Evans believes Super Rugby Pacific bosses handled the men’s travel complaint well, and said there are many in Australian and New Zealand rugby who have greatly contributed to the creation – and growth – of the Drua men’s and women’s programs. He paid credit to the work of Collins and now RA head of high-performance Peter Horne, in his former job at World Rugby.

The Drua are also partly funded by the PacificAus Sport partnership, through the Department of Foreign Affairs and Trade, which provides $650,000 a year, and the men’s side first played when invited into RA’s third-tier competition, the National Rugby Championship, in 2017.

RA officials are privately dismayed at Evans’ criticism, given the organisation’s support for Fiji over many years.

However, Evans, a former Melbourne Storm chief executive, said the Drua’s international travel burden is not fully appreciated.

The Fijiana Drua have won two of the three grand finals they’ve contested.Credit: Getty

“Rugby Australia say other teams have come the day before. Yes, but they’re coming from Canberra or Brisbane – it is not the same,” Evans said.

“If we win on the weekend, it will be four [Super W] grand finals in a row, so we bring a lot to the competition. We had 11,000 people watching a Super W game last year. It is not as if we are not adding value.

“I just don’t feel there is always enough flexibility. We are not an hour up the road.

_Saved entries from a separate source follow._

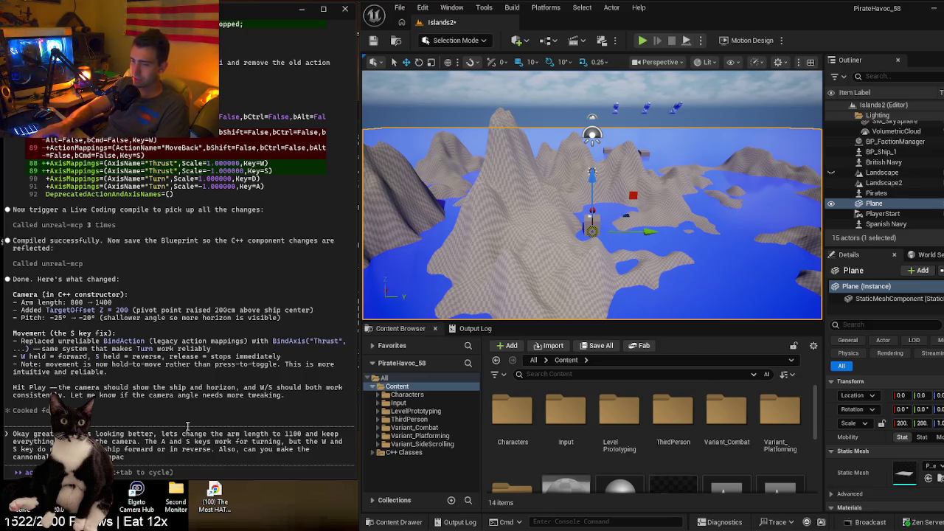
type("mpact?")
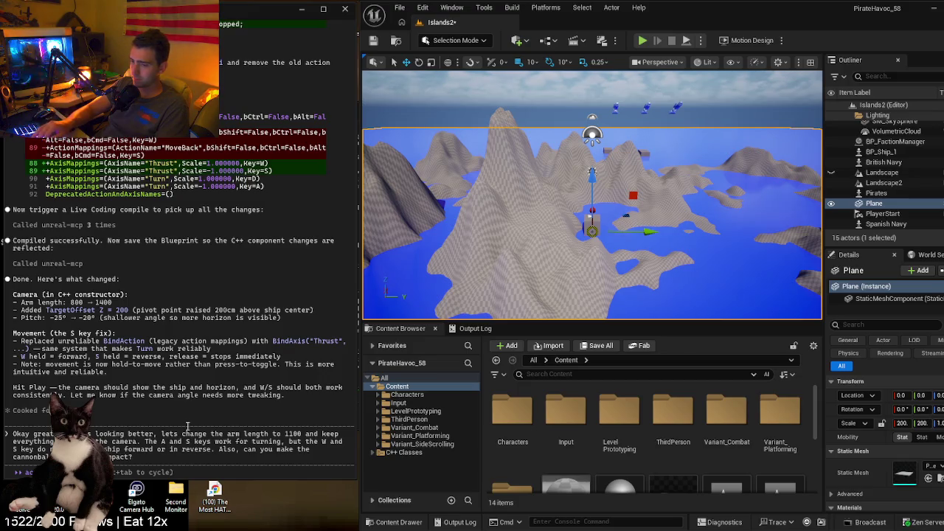
key("Return")
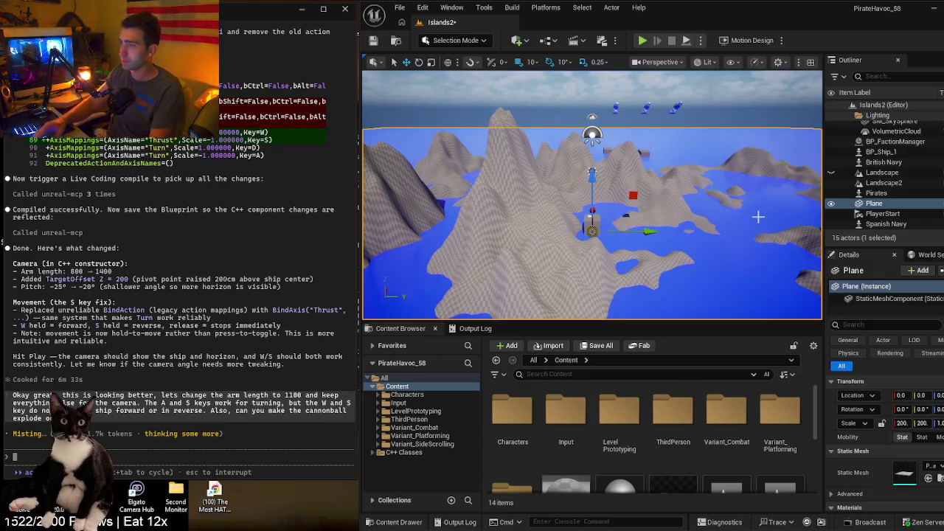
key("alt+p")
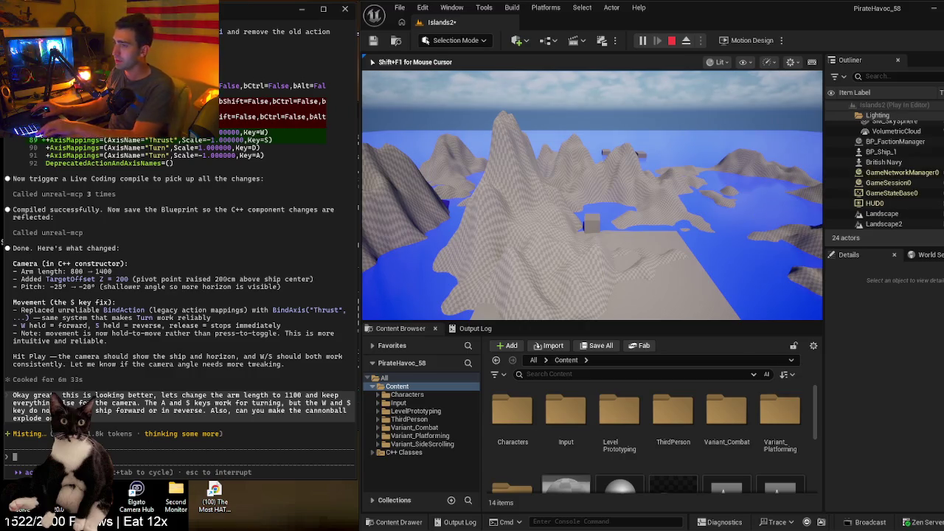
- Steer the ship left then right among the islands while cannonballs land, then stop play
key("a")
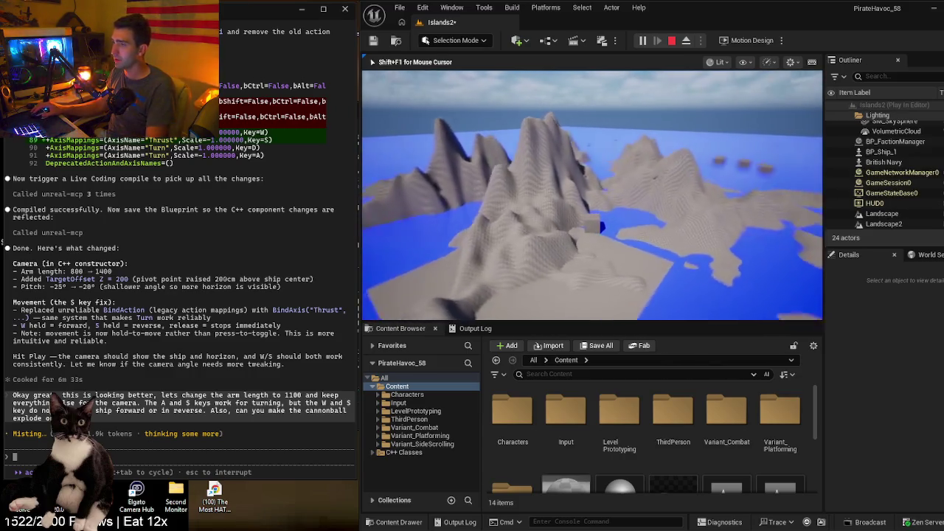
key("a")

“I just think various stakeholders in the competition simply need to be more aware and flexible of the different situation we find ourselves in, largely through geography. We are not Melbourne coming to Sydney, where there are 30 flights a day. If you lose your flight to Nadi on the Monday because it’s too late, we can’t get home.

“It’s called contingency planning. I am perplexed and irritated by it all. But at the end of the day, we will have to go on Saturday, and we will give it our best shot and try to win, and then have a ridiculously compromised preparation [for a gran final].”